» **Problem details**
Going from the line that contains "CE, et comment transformer les données" down to the last line in the listing below, reproduce every line exactly and include no others.

» **Information**
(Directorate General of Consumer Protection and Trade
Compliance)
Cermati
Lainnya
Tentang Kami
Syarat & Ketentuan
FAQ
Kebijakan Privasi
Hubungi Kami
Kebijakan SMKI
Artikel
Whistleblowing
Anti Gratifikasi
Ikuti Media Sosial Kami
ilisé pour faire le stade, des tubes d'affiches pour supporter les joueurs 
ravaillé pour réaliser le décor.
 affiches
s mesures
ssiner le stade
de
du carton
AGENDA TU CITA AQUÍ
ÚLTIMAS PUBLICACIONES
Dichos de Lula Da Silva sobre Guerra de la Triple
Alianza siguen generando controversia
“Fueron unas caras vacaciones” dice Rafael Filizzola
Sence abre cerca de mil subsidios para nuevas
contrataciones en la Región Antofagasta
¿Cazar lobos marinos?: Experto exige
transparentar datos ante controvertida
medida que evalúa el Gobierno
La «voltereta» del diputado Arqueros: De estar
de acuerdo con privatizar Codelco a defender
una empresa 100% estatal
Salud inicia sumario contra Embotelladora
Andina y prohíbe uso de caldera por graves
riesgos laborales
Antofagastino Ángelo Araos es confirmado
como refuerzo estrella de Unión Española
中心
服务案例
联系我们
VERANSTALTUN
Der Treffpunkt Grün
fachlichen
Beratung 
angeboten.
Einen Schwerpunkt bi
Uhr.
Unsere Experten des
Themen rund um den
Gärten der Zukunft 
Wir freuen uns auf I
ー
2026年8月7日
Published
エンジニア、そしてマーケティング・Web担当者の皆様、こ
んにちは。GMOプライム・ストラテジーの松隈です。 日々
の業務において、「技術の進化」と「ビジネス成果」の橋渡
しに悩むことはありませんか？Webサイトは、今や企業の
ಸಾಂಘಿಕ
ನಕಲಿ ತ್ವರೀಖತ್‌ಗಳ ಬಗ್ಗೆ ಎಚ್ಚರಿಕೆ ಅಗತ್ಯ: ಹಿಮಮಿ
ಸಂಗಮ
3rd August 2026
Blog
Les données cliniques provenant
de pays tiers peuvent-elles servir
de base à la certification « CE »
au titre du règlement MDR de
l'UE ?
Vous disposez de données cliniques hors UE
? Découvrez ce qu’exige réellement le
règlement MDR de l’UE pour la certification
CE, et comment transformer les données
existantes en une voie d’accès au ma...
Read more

» **Output below**
CE, et comment transformer les données
existantes en une voie d’accès au ma...
Read more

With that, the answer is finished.